STATED EXERCISE: Recast the lines below as a JSON list of strings, one string per line with blank lines omitted, beginning at the line that contains "pose: elev=27.6 azim=151.1" and stopping after the line that contains "Dot at: occluded". Leave the pictures out of the list.

INPUT:
+ + + + + + +
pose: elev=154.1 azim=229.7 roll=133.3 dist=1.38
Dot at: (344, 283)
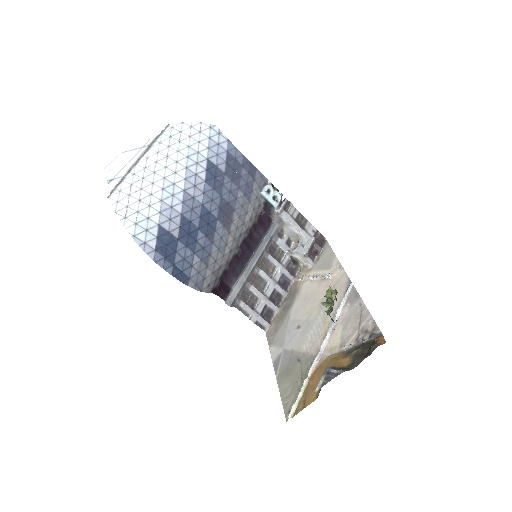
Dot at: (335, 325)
+ + + + + + +
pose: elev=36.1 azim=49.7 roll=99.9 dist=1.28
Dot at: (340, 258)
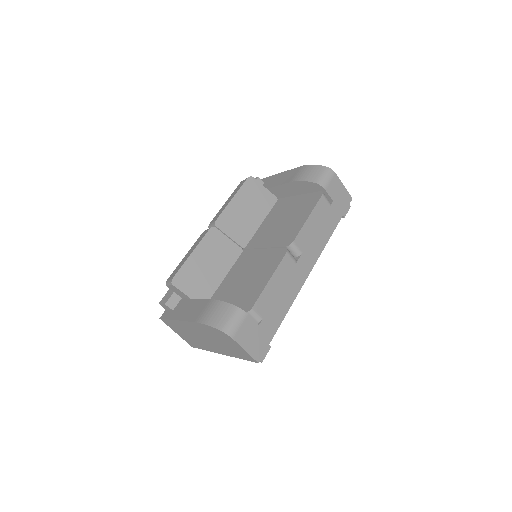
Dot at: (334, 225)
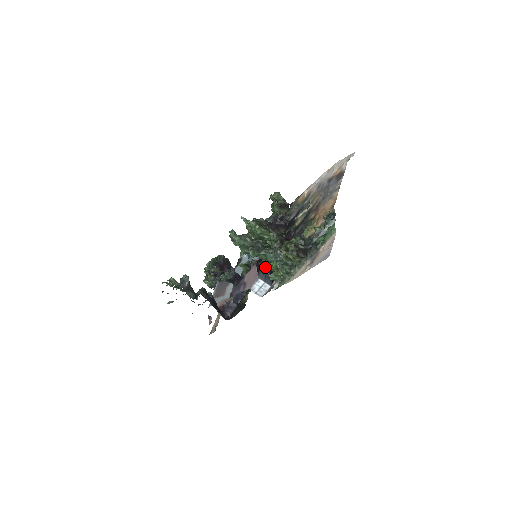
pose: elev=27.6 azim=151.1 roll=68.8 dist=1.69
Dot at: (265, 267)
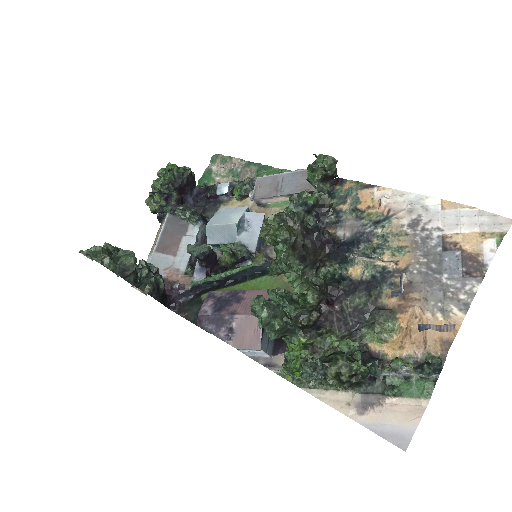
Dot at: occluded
+ + + + + + +
OUTPUT OF THE TASK:
[
  "pose: elev=27.6 azim=151.1 roll=68.8 dist=1.69",
  "Dot at: (265, 267)",
  "Dot at: occluded"
]